P.T. Barnum once remarked that no one ever went broke under estimating the intelligence of people. Sad, but true.
Remember your childhood, filled with magical stories? There were talking trains (“I think I can, I think I can!”). Wile E. Coyote tumbled off cliffs, disappearing far below into a tiny puff of dust, or was blown to bits by his own Acme dynamite, to emerge with only his ego bruised. Aladdin murmured, “Open sesame” to enter the robbers’ cave.
Oh yes, magic’s appealing. Think of J.K. Rowling’s Harry Potter. He may be the magician (and we mere muggles), but she magically turned his stories into a personal net worth nearly a billion dollars.
Of course, such stories are the stuff of imagined adventure and wish fulfillment. Voluntary suspension of our disbelief in magical powers enables these stories to deliver their little jolts of pleasure. But surely we understand that these tales are not true. In reality, big engines pull our trains, Jafar would have had Aladdin’s head on a pike if the robbers didn’t get him first, and Wile E. Coyote would have been road kill.
Walter Mitty is an amusing short story character, a victim to runaway fantasy life, whose author slyly dramatized the propensity to daydream that exists to one degree or another in all of us. Now, however, Walter Mitty’s foolishness has become the norm with disturbingly large fractions of our contemporary population.
Unfortunately, many people believe nonsense, as if they can’t distinguish between the unreal characters and events that spangle our entertainment society, and the more sober tasks of life.
Recent polling reveals that 77 per cent of Americans believe in the literal reality of angels, and one in four believes that the sun revolves around the Earth. Thirteen per cent believe that Obama is the Antichrist (and another 13 per cent aren’t sure). The same percentage of people who believe in angels – 77 per cent – believe that aliens have landed on the Earth. About 20 per cent believe “that witchcraft and the ability to cast spells is completely possible.”
Meanwhile 40 per cent of Britons believe that houses can be haunted and 27 per cent that people can communicate directly with the dead.
Who are these gullible numbskulls!? In many cases voters, unfortunately.
Clouds of similar unreality have invaded our politics, largely because unscrupulous groups (taking P.T. Barnum to heart) cheerfully take advantage of public credulity.
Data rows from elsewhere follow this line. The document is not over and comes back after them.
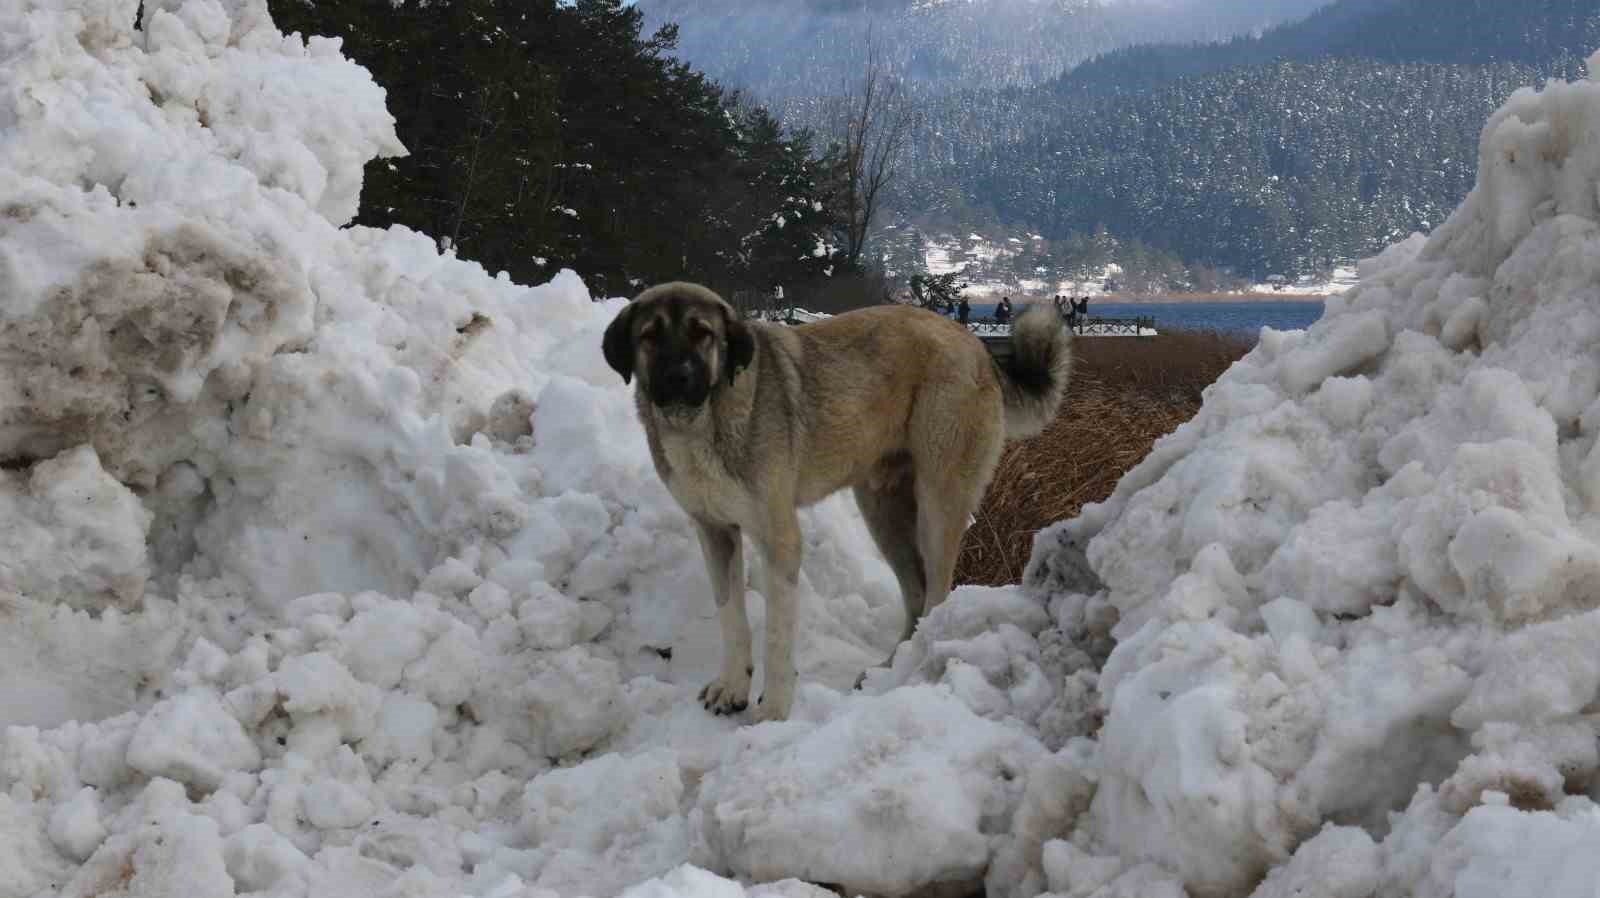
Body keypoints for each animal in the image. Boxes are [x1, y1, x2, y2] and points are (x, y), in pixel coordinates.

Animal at [601, 283, 1075, 723]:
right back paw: (891, 668)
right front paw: (732, 687)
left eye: (702, 333)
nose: (678, 377)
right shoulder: (714, 532)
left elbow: (777, 638)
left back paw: (916, 673)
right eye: (649, 335)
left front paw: (773, 711)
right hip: (883, 512)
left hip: (938, 506)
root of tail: (978, 347)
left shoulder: (779, 540)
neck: (702, 421)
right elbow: (732, 617)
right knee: (916, 593)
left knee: (937, 594)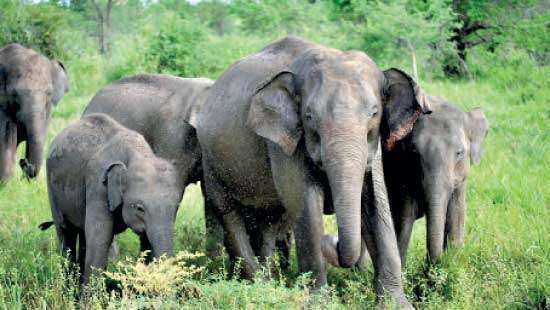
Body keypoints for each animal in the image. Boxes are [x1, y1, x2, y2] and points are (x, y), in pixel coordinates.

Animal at [0, 42, 69, 180]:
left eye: (49, 93)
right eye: (14, 94)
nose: (23, 162)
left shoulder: (47, 111)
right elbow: (6, 139)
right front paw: (5, 183)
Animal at [45, 114, 181, 284]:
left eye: (176, 207)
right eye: (139, 208)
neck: (137, 153)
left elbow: (146, 241)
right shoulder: (98, 184)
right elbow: (99, 240)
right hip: (53, 189)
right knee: (65, 232)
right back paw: (68, 287)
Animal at [196, 35, 434, 306]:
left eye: (374, 113)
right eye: (309, 116)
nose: (332, 239)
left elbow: (376, 202)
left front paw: (396, 304)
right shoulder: (283, 142)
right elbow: (305, 203)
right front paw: (319, 302)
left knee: (269, 220)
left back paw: (269, 282)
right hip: (211, 161)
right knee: (229, 213)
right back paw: (259, 287)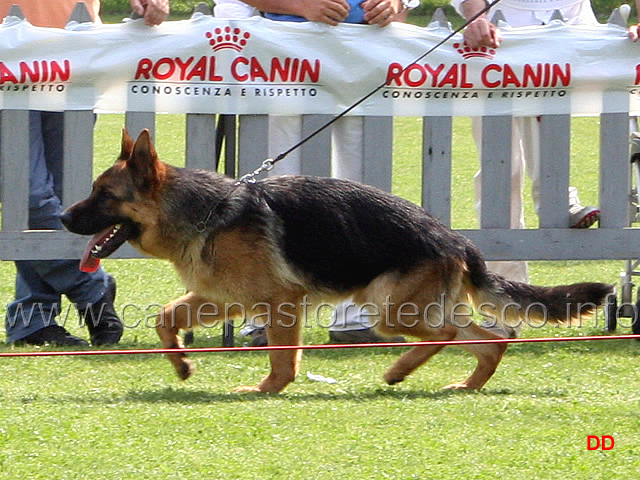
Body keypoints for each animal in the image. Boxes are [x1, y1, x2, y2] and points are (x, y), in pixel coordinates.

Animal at [62, 129, 612, 392]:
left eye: (103, 195)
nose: (64, 217)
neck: (206, 212)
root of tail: (457, 240)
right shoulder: (224, 299)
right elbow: (164, 317)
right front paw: (180, 363)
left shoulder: (280, 303)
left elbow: (283, 360)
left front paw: (266, 389)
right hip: (412, 307)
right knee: (491, 339)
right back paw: (461, 384)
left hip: (389, 309)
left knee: (448, 335)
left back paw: (399, 371)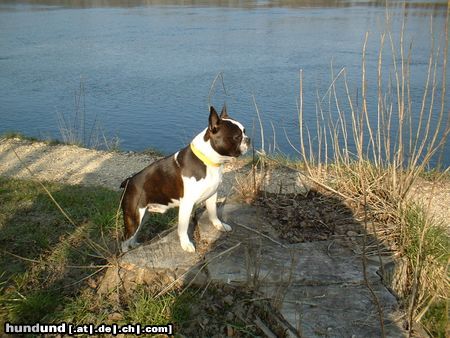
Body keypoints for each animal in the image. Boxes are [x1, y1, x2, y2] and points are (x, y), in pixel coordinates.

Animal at [120, 106, 250, 254]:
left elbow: (213, 213)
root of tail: (129, 181)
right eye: (237, 137)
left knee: (134, 236)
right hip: (134, 217)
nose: (248, 139)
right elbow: (183, 228)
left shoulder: (212, 195)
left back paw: (135, 246)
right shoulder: (187, 204)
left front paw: (219, 226)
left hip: (143, 216)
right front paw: (186, 244)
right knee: (125, 239)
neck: (209, 162)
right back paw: (126, 251)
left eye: (244, 132)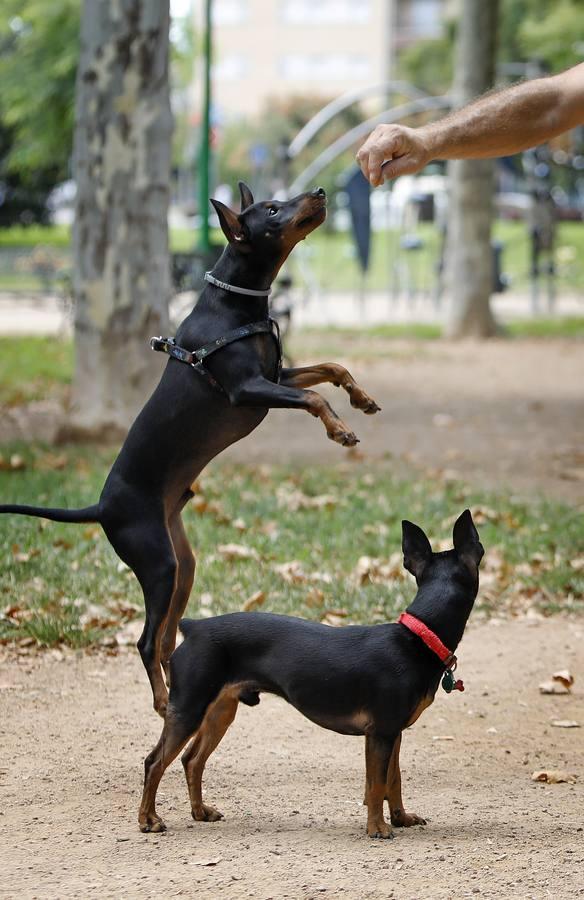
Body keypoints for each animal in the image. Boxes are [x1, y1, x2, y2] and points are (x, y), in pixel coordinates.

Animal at [0, 183, 380, 716]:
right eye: (272, 210)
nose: (321, 192)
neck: (235, 306)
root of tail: (100, 507)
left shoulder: (275, 376)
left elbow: (330, 368)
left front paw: (360, 398)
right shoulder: (247, 389)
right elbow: (314, 397)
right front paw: (338, 430)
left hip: (183, 565)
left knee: (163, 639)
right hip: (157, 563)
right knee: (144, 640)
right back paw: (163, 701)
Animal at [137, 510, 484, 840]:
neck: (418, 637)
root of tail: (193, 627)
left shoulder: (393, 733)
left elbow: (393, 780)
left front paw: (400, 818)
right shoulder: (381, 733)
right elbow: (376, 785)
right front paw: (377, 828)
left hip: (220, 712)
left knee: (192, 760)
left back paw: (199, 812)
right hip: (189, 710)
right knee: (154, 762)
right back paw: (149, 820)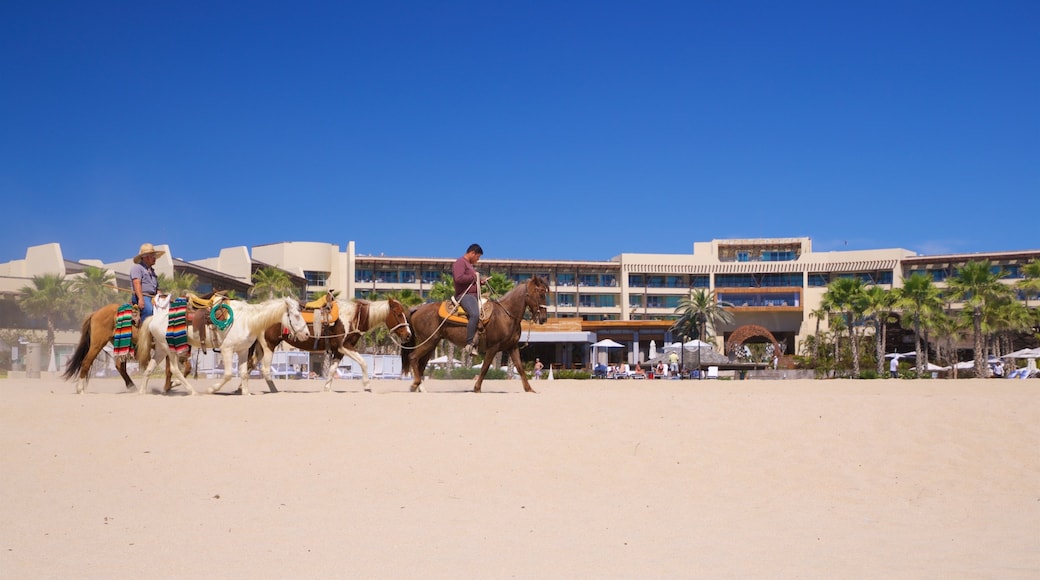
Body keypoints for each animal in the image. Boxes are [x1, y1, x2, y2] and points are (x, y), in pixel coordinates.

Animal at [253, 295, 411, 394]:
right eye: (398, 314)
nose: (408, 334)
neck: (351, 317)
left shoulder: (338, 351)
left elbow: (332, 370)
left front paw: (327, 389)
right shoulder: (344, 346)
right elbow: (363, 363)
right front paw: (367, 386)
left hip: (261, 348)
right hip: (268, 346)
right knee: (265, 370)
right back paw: (273, 390)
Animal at [399, 276, 553, 394]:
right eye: (540, 294)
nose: (543, 318)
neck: (506, 315)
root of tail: (417, 309)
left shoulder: (512, 347)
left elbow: (520, 368)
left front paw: (529, 389)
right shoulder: (493, 347)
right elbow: (485, 367)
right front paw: (477, 388)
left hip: (431, 344)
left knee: (421, 364)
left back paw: (420, 388)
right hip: (428, 342)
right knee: (413, 357)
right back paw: (415, 384)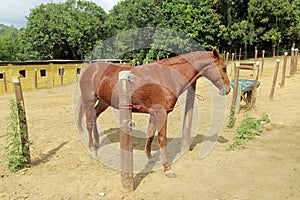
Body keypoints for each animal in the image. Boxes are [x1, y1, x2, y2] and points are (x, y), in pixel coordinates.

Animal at [77, 47, 230, 173]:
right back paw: (92, 149)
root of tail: (90, 69)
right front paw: (167, 167)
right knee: (89, 122)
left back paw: (97, 142)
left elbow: (150, 134)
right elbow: (162, 139)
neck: (167, 77)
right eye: (223, 68)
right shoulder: (161, 113)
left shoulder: (153, 112)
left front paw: (149, 157)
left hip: (103, 102)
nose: (227, 89)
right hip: (89, 100)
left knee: (94, 117)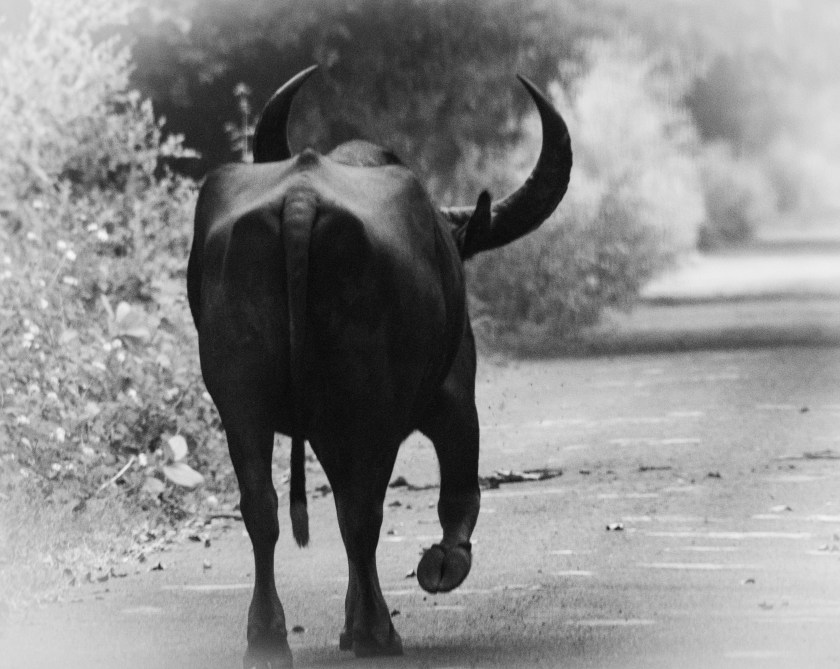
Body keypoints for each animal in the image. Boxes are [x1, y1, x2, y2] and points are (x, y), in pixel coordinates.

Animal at [187, 65, 571, 668]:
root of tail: (301, 199)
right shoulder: (455, 396)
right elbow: (459, 495)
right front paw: (440, 566)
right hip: (371, 407)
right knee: (361, 513)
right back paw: (376, 631)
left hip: (241, 404)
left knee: (264, 509)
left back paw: (269, 636)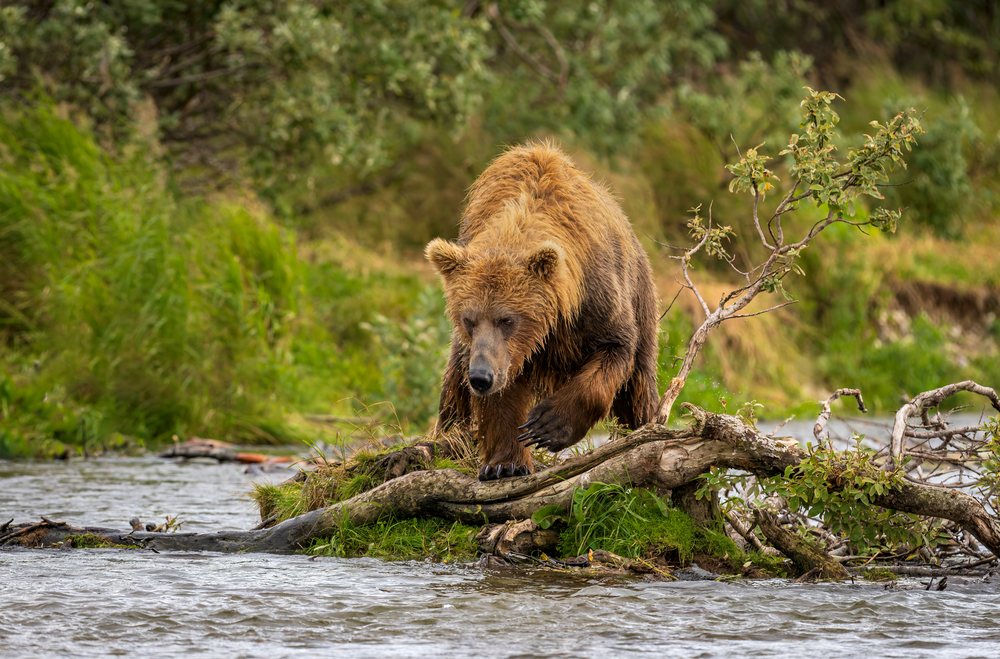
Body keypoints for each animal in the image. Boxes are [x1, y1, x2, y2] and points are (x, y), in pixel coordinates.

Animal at [425, 142, 659, 481]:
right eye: (468, 319)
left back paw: (643, 428)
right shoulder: (502, 353)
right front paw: (505, 463)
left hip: (641, 297)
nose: (481, 376)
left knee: (638, 387)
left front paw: (547, 426)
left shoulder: (596, 301)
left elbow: (612, 351)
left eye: (507, 319)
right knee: (455, 390)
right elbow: (502, 395)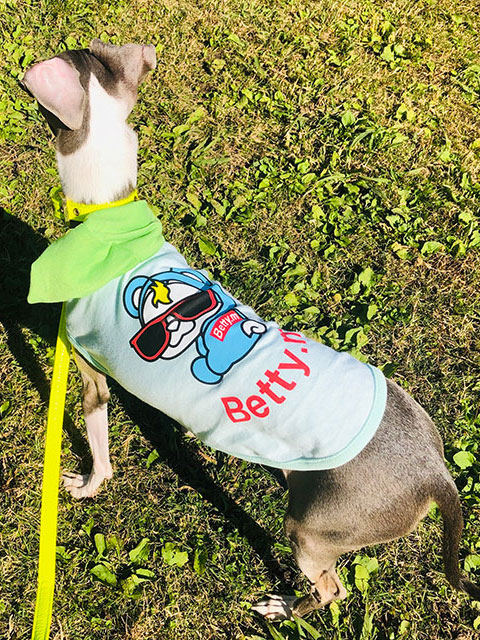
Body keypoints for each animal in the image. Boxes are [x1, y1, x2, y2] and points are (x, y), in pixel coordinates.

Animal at [22, 40, 480, 621]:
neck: (108, 214)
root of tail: (434, 472)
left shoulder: (89, 372)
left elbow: (100, 448)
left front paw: (84, 485)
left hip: (312, 529)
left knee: (332, 589)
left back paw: (283, 606)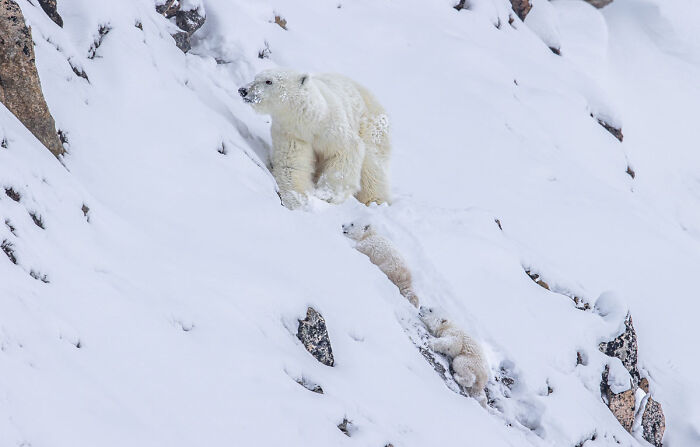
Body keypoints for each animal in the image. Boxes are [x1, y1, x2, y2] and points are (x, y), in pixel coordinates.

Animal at [238, 69, 391, 209]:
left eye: (268, 81)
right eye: (255, 77)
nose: (243, 90)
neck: (310, 120)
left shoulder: (331, 127)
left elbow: (345, 152)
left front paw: (326, 195)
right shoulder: (293, 135)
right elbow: (292, 165)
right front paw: (298, 200)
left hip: (370, 125)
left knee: (372, 164)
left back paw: (375, 200)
Note recent developments emerging out of contemporary American life.
Opposed to immigration? Don’t like ‘coloured’ queers with divergent religious fantasies in your neighbourhood? Deny them rights. Build a wall! Register Muslims, round up illegal Mexicans, export them! (Apparently we need a “final solution.”)
Don’t want to pay for climate change? Pretend it doesn’t exist, promote “clean” coal, build pipelines! Worried about violence? Arm the population until there are few enough survivors left to hang for murder!
Canadians aren’t immune to this lunacy. During the last election, our cutesy premier promised $100 billion in benefits from LNG development (not to mention thousands of jobs!). The electorate licked the fantasy up, providing her another majority government of dubious competence.
We have the baloney served up by the Fraser Institute (a “charity” devoted largely to improved corporate profitability through “free” markets) and expounded by convicted liberalists like Ezra Levant or the oily neo-fascists chanting “lock her up” about Alberta’s premier, echoing Trump campaign ugliness.
Sad, but true, many superficially reasonable people seem content to resume the “good old days” – low regulation (get rid of those seatbelt laws), start smoking again, make sure coloured folk know their place – “abra-ca-dabra,” poof! back to a perfect world.
Confronted with the philosophical idea that anyone can believe what’s reasonable, but it takes real character to believe the absurd, a student once asked me, “How’s that different from stupidity?” At least someone’s on his toes.
Should we be worried? In a magical world, what can mere muggles do?
Retired English teacher Al Lehmann lives in Terrace, B.C.